Der Bundeswirtschaftsminister hatte sich zuvor darum bemüht, seine Ministererlaubnis so gut wie möglich juristisch wasserdicht zu machen und vor allem den Erhalt der Arbeitsplätze bei Kaiser’s auf bis zu sieben Jahre abzusichern. Die Auflagen für die Übernahme sehen konkret vor, dass Edeka die übernommenen Kaiser’s-Märkte für fünf Jahre nicht an selbstständige Einzelhändler oder andere Unternehmen weiterverkaufen darf. Für diesen Zeitraum und sogar noch 24 Monate über einen etwaigen Verkauf hinaus sind betriebsbedingte Kündigungen ausgeschlossen. Auch die Tarifbindung und die Mitbestimmungsrechte müssen erhalten bleiben und mit entsprechenden Tarifverträgen mit den zuständigen Gewerkschaften Ver.di und NGG festgezurrt werden. Verstößt Edeka gegen die Auflagen, so ist unter bestimmten Voraussetzung ein Widerruf der Ministererlaubnis möglich.
„Wir werden gewinnen“
So sehr sich Gabriel um die Belange der Arbeitnehmer sorgte, so wenig hatte er bis zuletzt für die wettbewerbsrechtlichen Bedenken der Kritiker übrig. Das Bundeskartellamt hatte den Zusammenschluss im April 2015 untersagt, weil es eine zu große Übermacht von Edeka fürchtete. Doch aus der Sicht des Ministers ist Kaiser’s schlicht zu klein, um eine wesentliche Machtverschiebung im Lebensmittelhandel zu bewirken. Der Zugewinn von einigen Prozentpunkten Marktanteil für Edeka in bestimmten Regionen wie Berlin oder München hätten keine negativen Auswirkungen auf die Verbraucher, Preisanstiege seien nicht zu erwarten, so Gabriel.
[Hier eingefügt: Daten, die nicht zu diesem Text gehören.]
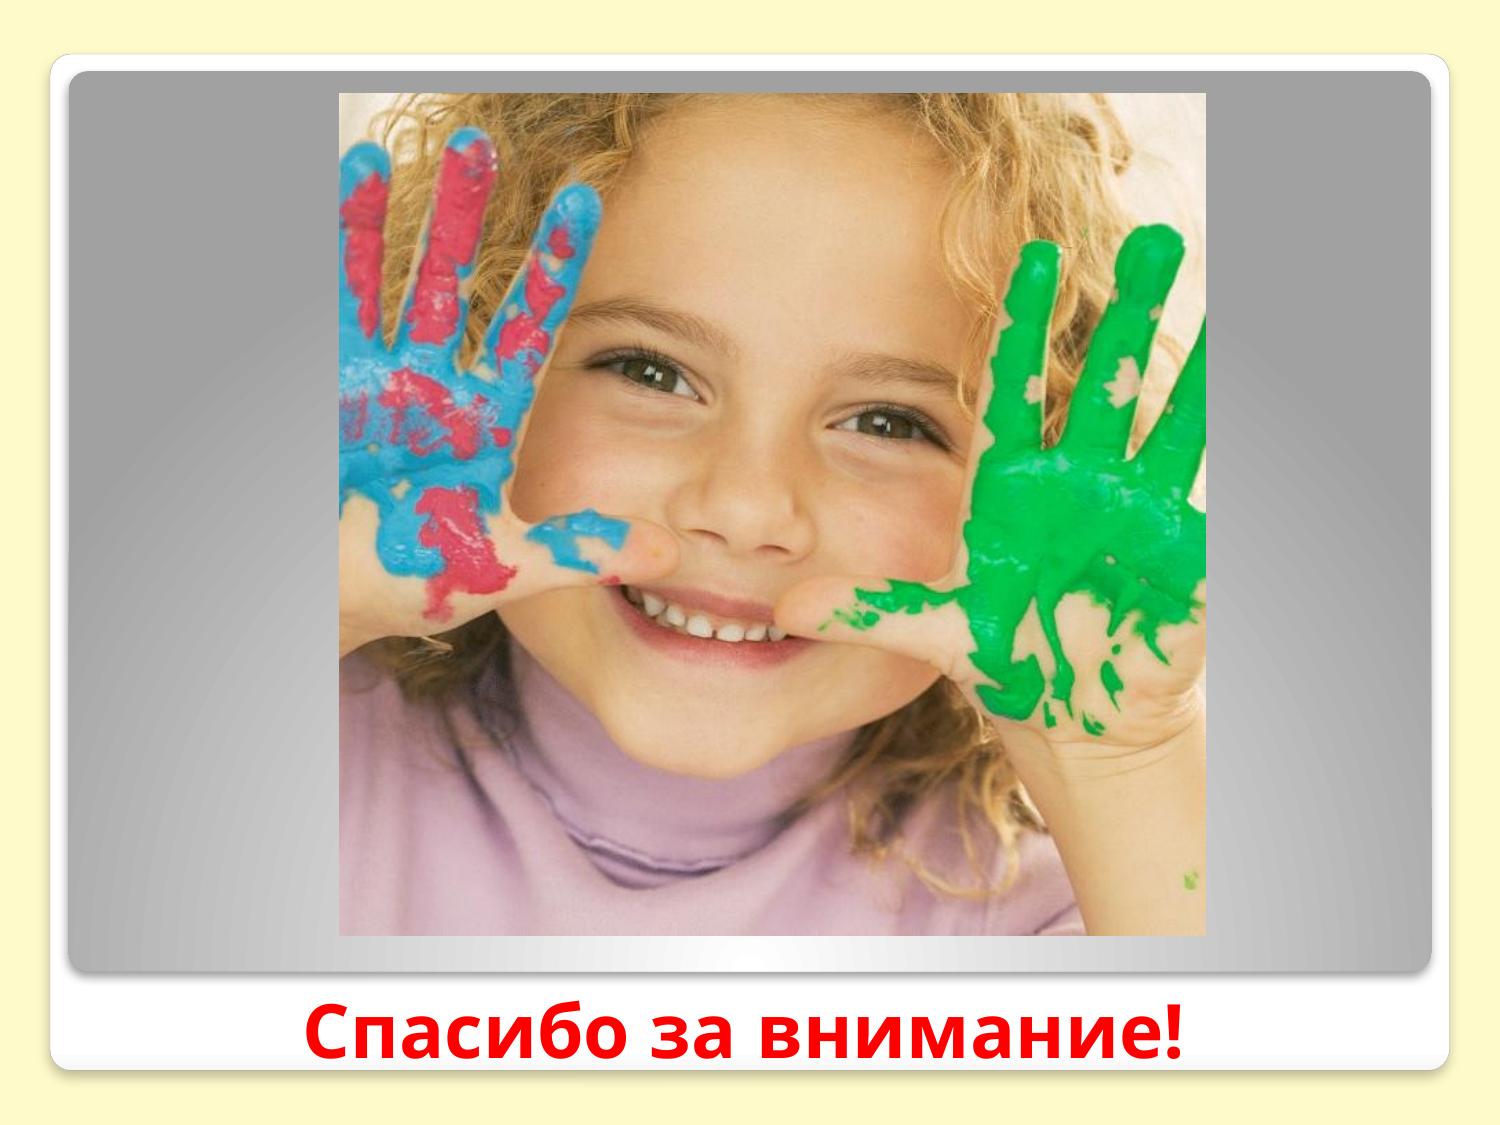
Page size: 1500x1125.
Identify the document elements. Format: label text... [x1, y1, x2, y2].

Wohl auch deshalb hat sich der Vizekanzler gar nicht erst darum bemüht, weitere Auflagen für Edeka wie etwa die Weitergabe einzelner Märkte in problematischen Regionen zu machen. Dass er mit dieser Position auch vor Gericht durchkommen wird, davon ist der Minister überzeugt. Was denn bei einer Klage passiere, wurde er gefragt. „Wir werden gewinnen“, sagte er darauf knapp.
Die Verantwortlichen bei Edeka und Tengelmann begrüßten naturgemäß die Ministererlaubnis. „Wir freuen uns darüber, dass wir den Beschäftigten von Kaiser’s Tengelmann eine sichere Zukunft im genossenschaftlichen Edeka-Verbund bieten können“, sagte der Chef der Hamburger Gruppe, Markus Mosa. Tengelmann-Chef Karl-Erivan Haub erklärte, nach der langen Wartezeit gebe es für die Mitarbeiter nun endlich eine Perspektive. Haub hatte immer wieder damit gedroht, Kaiser’s-Märkte zu schließen, weil die Kette aufgrund ihrer Größe allein nicht überlebensfähig sei.
Beide Unternehmen wollen die Auflagen des Bundeswirtschaftsministers nun zügig abarbeiten. Edeka sei zu einer raschen Einigung mit den Gewerkschaften bereit, hieß es. Die ersten Gespräche würden kurzfristig geplant. Auch Ver.di sprach sich für zeitnahe Tarifverhandlungen aus.